Assente ma premiato idealmente anche Giovanni Pellielo detto “Johnny” 4 medaglie olimpiche individuali, 10 titoli mondiali, 12 titoli europei ed anche “discobolo d’oro per la morale”.
“Il titolo di questa nostra iniziativa – ha sottolineato il presidente del Consiglio regionale, Nino Boeti – è straordinario perché racconta in poche parole quanto lo sport sia opportunità, fatica e possibilità di farcela senza trascurare le storie personali che spesso si celano dietro alle vittorie e alle sconfitte. Questo è il senso della giornata di oggi, trasferire ai più giovani come qualunque tipo di obiettivo, sportivo e non, vada perseguito con tenacia, determinazione e passione”.

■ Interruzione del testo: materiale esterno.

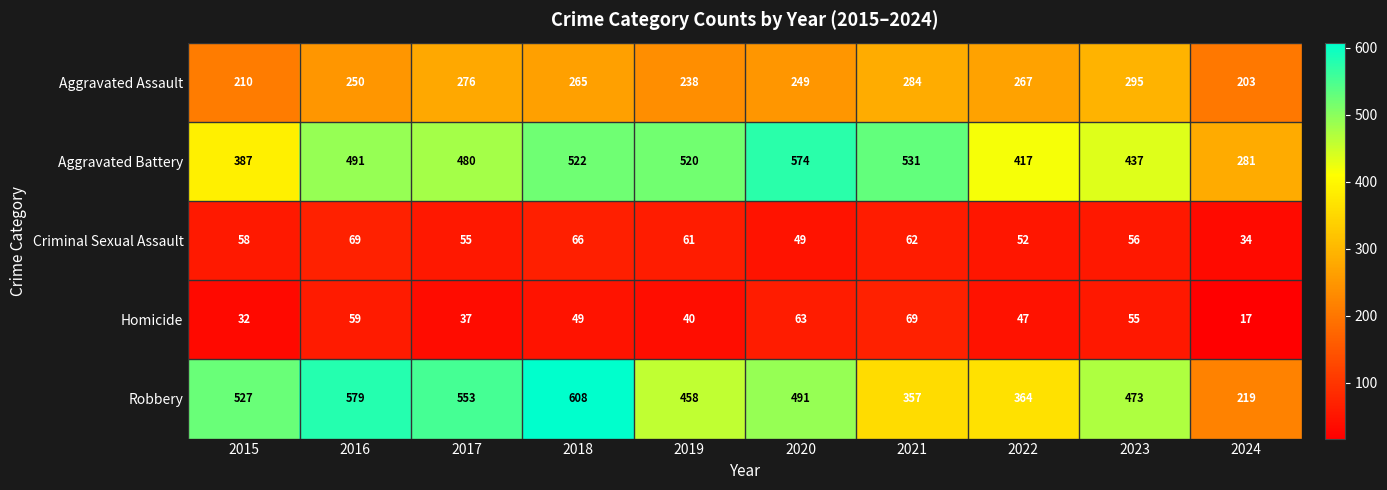

What is the average value of the Robbery series?

463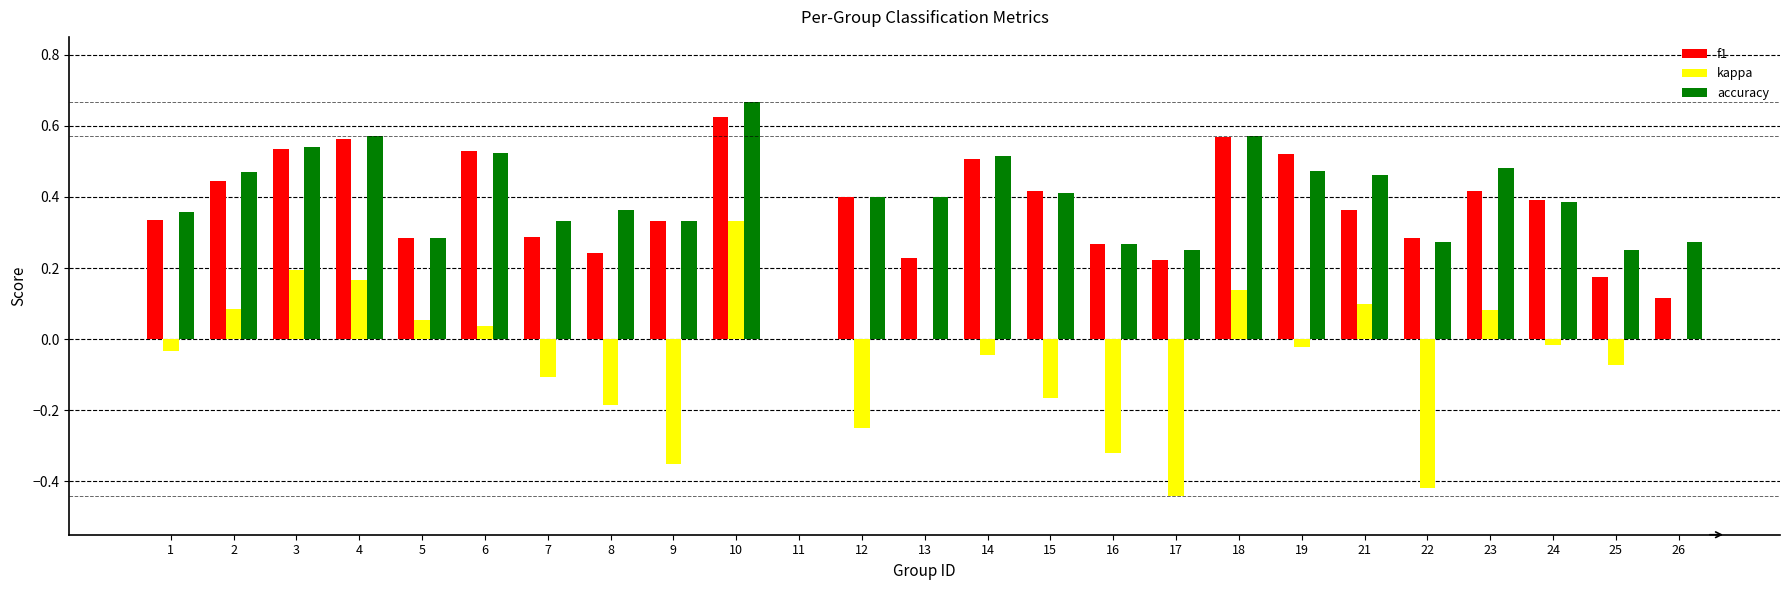

What is the sum of the f1 values at 12 and 3?

0.9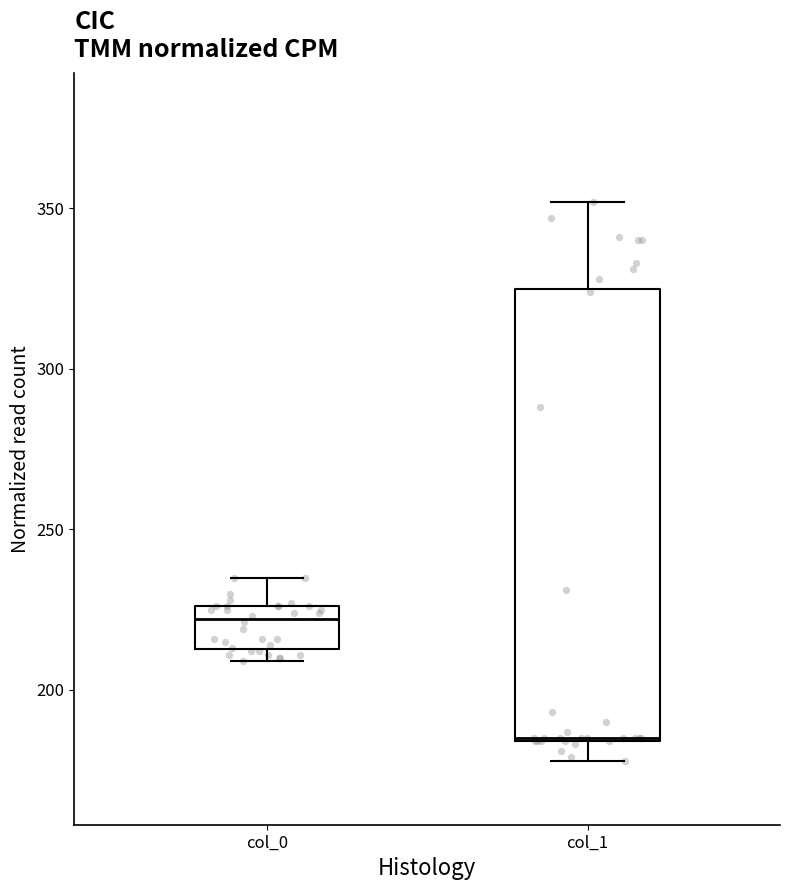

Where is the upper edge of the box for col_0 on the y-axis? The values are not printed on the chart, so give them approximately, as read against the axis.

225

“Attraverso questa iniziativa – specifica la vicepresidente del Consiglio, con delega agli Stati generali dello sport e del benessere, Angela Motta –intendiamo premiare quegli atleti che si sono distinti certamente per meriti sportivi indiscussi ma che soprattutto hanno saputo essere interpreti, grazie anche ad un vissuto personale unico e particolare, di uno stile di vita e di valori che meritano di essere valorizzati e condivisi. In un momento in cui le cronache riportano pagine sportive di cui non andare particolarmente fieri, credo sia d’obbligo dedicare spazi e tempo alle storie che raccontano il volto sano e pulito dello sport”.

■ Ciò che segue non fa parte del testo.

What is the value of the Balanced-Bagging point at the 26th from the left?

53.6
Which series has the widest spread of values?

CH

Tra le storie più belle e dense di significati profondi, spicca proprio quella di Hamid En Naour, oggi trequarti del Monferrato Rugby in Serie B. Accanto a lui l’alessandrino Franco Berni, sinora l’unico piemontese ad aver disputato un Mondiale, nel 1987 in Nuova Zelanda. “Alla ricerca di giovani da avviare al rugby, ho conosciuto un ragazzo marocchino che era in una comunità. Lo portai sul campo a giocare e poi ottenni l’affido del ragazzo. Hamid divenne una promessa dell’Alessandria Rugby è coronò il suo sogno di riscatto facendo anche il suo esordio nella Nazionale giovanile”, ha raccontato Berni. Quando indossò la maglia azzurra disse che in tribuna c’era suo papà. Franco Berni subito non capì, pensando che magari fosse giunto il suo genitore naturale. Ma Hamid indicò ai giornalisti proprio Berni. Che bella storia a lieto fine! Il vecchio campione e un giovane che avrebbe anche potuto finire male nella vita. Ma lo sport serve anche a ridare speranza e grande dignità alle persone, e il rugby ha fatto trovare ad Hamid, che ha giocato nella massima serie nazionale a Parma e Prato, una vera famiglia. Hamid è veramente una bella persona e tra poco sta anche per diventare papà. Dall’alto della sua imponente stazza, a Berni scappa un’escalamazione: “Ma guarda, mi tocca anche diventare nonno!”.